To be done —
Retype every line below without changing a single character.

Data section —
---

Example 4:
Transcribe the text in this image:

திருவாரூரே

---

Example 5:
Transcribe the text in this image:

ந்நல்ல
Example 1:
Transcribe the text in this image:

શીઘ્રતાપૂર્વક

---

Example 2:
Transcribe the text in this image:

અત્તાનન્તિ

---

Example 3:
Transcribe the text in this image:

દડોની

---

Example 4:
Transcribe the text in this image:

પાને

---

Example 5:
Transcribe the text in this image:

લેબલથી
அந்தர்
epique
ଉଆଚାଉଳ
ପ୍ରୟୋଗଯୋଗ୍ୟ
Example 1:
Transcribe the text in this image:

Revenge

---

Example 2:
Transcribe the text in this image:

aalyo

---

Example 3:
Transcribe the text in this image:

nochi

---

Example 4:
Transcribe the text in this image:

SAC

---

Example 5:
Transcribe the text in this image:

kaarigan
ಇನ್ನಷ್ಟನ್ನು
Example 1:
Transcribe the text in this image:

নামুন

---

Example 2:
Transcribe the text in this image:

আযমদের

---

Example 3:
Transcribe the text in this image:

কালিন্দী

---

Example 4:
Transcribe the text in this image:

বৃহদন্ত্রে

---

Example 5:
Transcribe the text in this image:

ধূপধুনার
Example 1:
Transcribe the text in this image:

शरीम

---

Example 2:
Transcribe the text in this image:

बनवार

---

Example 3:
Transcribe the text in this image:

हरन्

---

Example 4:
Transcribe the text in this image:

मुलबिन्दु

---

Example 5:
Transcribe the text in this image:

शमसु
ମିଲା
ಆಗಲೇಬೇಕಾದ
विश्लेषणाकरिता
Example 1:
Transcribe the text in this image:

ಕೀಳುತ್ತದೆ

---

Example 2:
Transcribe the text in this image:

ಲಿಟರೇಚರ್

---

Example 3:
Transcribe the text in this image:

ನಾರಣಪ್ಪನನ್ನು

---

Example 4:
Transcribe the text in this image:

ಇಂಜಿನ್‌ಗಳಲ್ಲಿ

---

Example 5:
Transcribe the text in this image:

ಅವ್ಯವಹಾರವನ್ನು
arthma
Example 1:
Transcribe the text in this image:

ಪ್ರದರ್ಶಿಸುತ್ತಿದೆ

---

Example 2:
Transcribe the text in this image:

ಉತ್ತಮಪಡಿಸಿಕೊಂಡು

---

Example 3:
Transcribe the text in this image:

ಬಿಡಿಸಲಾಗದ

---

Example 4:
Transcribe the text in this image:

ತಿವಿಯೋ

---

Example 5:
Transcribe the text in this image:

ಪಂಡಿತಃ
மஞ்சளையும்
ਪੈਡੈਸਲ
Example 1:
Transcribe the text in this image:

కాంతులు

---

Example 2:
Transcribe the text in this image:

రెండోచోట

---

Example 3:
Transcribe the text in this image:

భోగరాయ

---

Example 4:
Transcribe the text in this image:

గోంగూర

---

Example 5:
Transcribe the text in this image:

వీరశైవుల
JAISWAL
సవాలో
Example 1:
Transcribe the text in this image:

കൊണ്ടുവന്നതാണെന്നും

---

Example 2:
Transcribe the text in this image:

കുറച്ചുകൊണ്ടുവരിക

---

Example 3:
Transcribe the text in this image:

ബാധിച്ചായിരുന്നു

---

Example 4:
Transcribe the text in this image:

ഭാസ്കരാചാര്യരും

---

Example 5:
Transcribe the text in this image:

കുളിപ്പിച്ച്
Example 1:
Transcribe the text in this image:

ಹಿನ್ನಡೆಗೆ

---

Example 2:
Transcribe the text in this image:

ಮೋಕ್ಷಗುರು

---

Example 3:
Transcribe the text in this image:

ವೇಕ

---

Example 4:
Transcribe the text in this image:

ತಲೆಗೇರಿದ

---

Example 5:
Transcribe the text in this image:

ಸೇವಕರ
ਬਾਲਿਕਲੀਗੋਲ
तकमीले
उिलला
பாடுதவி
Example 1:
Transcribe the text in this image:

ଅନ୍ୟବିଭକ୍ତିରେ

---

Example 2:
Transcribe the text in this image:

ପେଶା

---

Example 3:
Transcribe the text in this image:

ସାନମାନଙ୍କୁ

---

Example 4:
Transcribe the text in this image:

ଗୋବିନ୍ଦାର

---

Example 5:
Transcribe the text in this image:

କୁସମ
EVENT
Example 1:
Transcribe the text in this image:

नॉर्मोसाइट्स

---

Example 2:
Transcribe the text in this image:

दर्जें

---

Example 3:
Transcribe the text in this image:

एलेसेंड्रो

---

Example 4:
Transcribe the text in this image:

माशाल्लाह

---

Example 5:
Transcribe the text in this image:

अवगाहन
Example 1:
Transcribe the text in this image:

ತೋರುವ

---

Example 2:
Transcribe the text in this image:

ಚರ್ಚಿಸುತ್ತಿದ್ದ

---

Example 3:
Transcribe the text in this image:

Response —
---

Example 4:
Transcribe the text in this image:

திருவாரூரே

---

Example 5:
Transcribe the text in this image:

ந்நல்ல
Example 1:
Transcribe the text in this image:

શીઘ્રતાપૂર્વક

---

Example 2:
Transcribe the text in this image:

અત્તાનન્તિ

---

Example 3:
Transcribe the text in this image:

દડોની

---

Example 4:
Transcribe the text in this image:

પાને

---

Example 5:
Transcribe the text in this image:

લેબલથી
அந்தர்
epique
ଉଆଚାଉଳ
ପ୍ରୟୋଗଯୋଗ୍ୟ
Example 1:
Transcribe the text in this image:

Revenge

---

Example 2:
Transcribe the text in this image:

aalyo

---

Example 3:
Transcribe the text in this image:

nochi

---

Example 4:
Transcribe the text in this image:

SAC

---

Example 5:
Transcribe the text in this image:

kaarigan
ಇನ್ನಷ್ಟನ್ನು
Example 1:
Transcribe the text in this image:

নামুন

---

Example 2:
Transcribe the text in this image:

আযমদের

---

Example 3:
Transcribe the text in this image:

কালিন্দী

---

Example 4:
Transcribe the text in this image:

বৃহদন্ত্রে

---

Example 5:
Transcribe the text in this image:

ধূপধুনার
Example 1:
Transcribe the text in this image:

शरीम

---

Example 2:
Transcribe the text in this image:

बनवार

---

Example 3:
Transcribe the text in this image:

हरन्

---

Example 4:
Transcribe the text in this image:

मुलबिन्दु

---

Example 5:
Transcribe the text in this image:

शमसु
ମିଲା
ಆಗಲೇಬೇಕಾದ
विश्लेषणाकरिता
Example 1:
Transcribe the text in this image:

ಕೀಳುತ್ತದೆ

---

Example 2:
Transcribe the text in this image:

ಲಿಟರೇಚರ್

---

Example 3:
Transcribe the text in this image:

ನಾರಣಪ್ಪನನ್ನು

---

Example 4:
Transcribe the text in this image:

ಇಂಜಿನ್‌ಗಳಲ್ಲಿ

---

Example 5:
Transcribe the text in this image:

ಅವ್ಯವಹಾರವನ್ನು
arthma
Example 1:
Transcribe the text in this image:

ಪ್ರದರ್ಶಿಸುತ್ತಿದೆ

---

Example 2:
Transcribe the text in this image:

ಉತ್ತಮಪಡಿಸಿಕೊಂಡು

---

Example 3:
Transcribe the text in this image:

ಬಿಡಿಸಲಾಗದ

---

Example 4:
Transcribe the text in this image:

ತಿವಿಯೋ

---

Example 5:
Transcribe the text in this image:

ಪಂಡಿತಃ
மஞ்சளையும்
ਪੈਡੈਸਲ
Example 1:
Transcribe the text in this image:

కాంతులు

---

Example 2:
Transcribe the text in this image:

రెండోచోట

---

Example 3:
Transcribe the text in this image:

భోగరాయ

---

Example 4:
Transcribe the text in this image:

గోంగూర

---

Example 5:
Transcribe the text in this image:

వీరశైవుల
JAISWAL
సవాలో
Example 1:
Transcribe the text in this image:

കൊണ്ടുവന്നതാണെന്നും

---

Example 2:
Transcribe the text in this image:

കുറച്ചുകൊണ്ടുവരിക

---

Example 3:
Transcribe the text in this image:

ബാധിച്ചായിരുന്നു

---

Example 4:
Transcribe the text in this image:

ഭാസ്കരാചാര്യരും

---

Example 5:
Transcribe the text in this image:

കുളിപ്പിച്ച്
Example 1:
Transcribe the text in this image:

ಹಿನ್ನಡೆಗೆ

---

Example 2:
Transcribe the text in this image:

ಮೋಕ್ಷಗುರು

---

Example 3:
Transcribe the text in this image:

ವೇಕ

---

Example 4:
Transcribe the text in this image:

ತಲೆಗೇರಿದ

---

Example 5:
Transcribe the text in this image:

ಸೇವಕರ
ਬਾਲਿਕਲੀਗੋਲ
तकमीले
उिलला
பாடுதவி
Example 1:
Transcribe the text in this image:

ଅନ୍ୟବିଭକ୍ତିରେ

---

Example 2:
Transcribe the text in this image:

ପେଶା

---

Example 3:
Transcribe the text in this image:

ସାନମାନଙ୍କୁ

---

Example 4:
Transcribe the text in this image:

ଗୋବିନ୍ଦାର

---

Example 5:
Transcribe the text in this image:

କୁସମ
EVENT
Example 1:
Transcribe the text in this image:

नॉर्मोसाइट्स

---

Example 2:
Transcribe the text in this image:

दर्जें

---

Example 3:
Transcribe the text in this image:

एलेसेंड्रो

---

Example 4:
Transcribe the text in this image:

माशाल्लाह

---

Example 5:
Transcribe the text in this image:

अवगाहन
Example 1:
Transcribe the text in this image:

ತೋರುವ

---

Example 2:
Transcribe the text in this image:

ಚರ್ಚಿಸುತ್ತಿದ್ದ

---

Example 3:
Transcribe the text in this image:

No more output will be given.